■ Data shown
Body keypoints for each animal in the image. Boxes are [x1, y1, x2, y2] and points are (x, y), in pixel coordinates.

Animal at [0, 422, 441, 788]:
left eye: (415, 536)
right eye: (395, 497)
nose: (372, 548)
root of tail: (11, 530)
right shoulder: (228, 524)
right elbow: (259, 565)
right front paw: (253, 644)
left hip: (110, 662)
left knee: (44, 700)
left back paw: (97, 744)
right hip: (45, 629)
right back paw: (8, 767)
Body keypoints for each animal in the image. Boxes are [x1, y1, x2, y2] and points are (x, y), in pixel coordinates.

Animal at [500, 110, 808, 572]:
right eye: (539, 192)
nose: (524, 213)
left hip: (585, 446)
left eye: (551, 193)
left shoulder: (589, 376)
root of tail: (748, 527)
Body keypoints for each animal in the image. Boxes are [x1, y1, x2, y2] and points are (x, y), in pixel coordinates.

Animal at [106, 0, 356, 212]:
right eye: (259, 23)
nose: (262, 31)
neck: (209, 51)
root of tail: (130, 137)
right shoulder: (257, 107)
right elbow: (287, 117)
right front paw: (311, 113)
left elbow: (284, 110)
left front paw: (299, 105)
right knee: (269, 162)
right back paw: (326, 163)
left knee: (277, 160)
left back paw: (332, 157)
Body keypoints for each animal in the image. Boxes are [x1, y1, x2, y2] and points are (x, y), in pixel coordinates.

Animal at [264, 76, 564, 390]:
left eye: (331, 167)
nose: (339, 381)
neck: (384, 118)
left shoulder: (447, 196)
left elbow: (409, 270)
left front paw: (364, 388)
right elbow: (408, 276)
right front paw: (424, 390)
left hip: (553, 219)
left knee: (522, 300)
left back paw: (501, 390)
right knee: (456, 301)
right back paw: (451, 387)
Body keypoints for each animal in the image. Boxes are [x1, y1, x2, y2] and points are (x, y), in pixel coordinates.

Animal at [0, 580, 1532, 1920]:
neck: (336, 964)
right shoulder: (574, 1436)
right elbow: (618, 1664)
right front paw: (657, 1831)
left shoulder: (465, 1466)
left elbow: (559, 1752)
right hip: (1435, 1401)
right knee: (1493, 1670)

...

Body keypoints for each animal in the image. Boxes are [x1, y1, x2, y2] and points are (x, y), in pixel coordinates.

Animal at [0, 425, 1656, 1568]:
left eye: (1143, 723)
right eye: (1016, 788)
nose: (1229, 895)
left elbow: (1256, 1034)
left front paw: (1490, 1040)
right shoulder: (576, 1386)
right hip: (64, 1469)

...

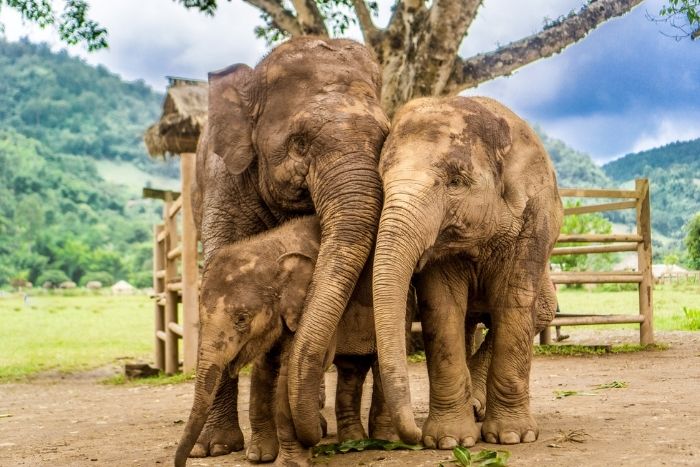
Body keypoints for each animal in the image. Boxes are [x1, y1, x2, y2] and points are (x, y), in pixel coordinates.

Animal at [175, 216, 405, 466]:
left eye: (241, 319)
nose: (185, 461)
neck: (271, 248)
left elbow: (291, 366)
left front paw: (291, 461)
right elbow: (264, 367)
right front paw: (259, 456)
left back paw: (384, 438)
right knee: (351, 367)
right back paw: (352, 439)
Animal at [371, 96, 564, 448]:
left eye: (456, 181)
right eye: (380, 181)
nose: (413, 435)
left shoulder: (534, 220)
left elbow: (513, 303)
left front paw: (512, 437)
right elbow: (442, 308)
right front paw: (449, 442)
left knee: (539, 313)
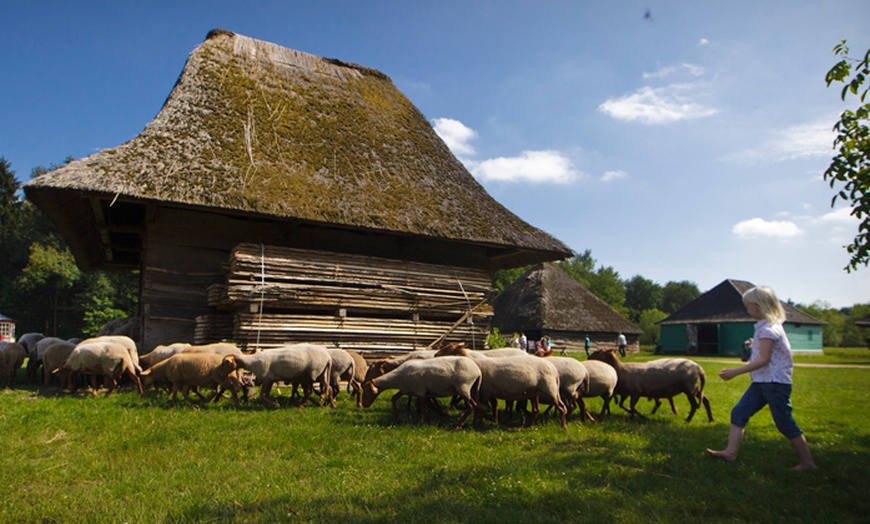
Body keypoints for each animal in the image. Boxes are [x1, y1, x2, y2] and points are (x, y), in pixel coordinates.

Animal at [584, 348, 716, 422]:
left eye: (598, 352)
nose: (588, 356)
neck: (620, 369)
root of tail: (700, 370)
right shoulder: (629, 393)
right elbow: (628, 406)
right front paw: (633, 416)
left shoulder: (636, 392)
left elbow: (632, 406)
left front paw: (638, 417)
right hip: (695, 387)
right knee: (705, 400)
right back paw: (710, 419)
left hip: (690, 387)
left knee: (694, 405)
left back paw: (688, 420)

■ Task statement
Show all lines from the records above where the word "root" occurs.

■ Solution to the exercise
root of tail: (11, 530)
root of tail: (748, 527)
root of tail: (130, 137)
root of tail: (700, 370)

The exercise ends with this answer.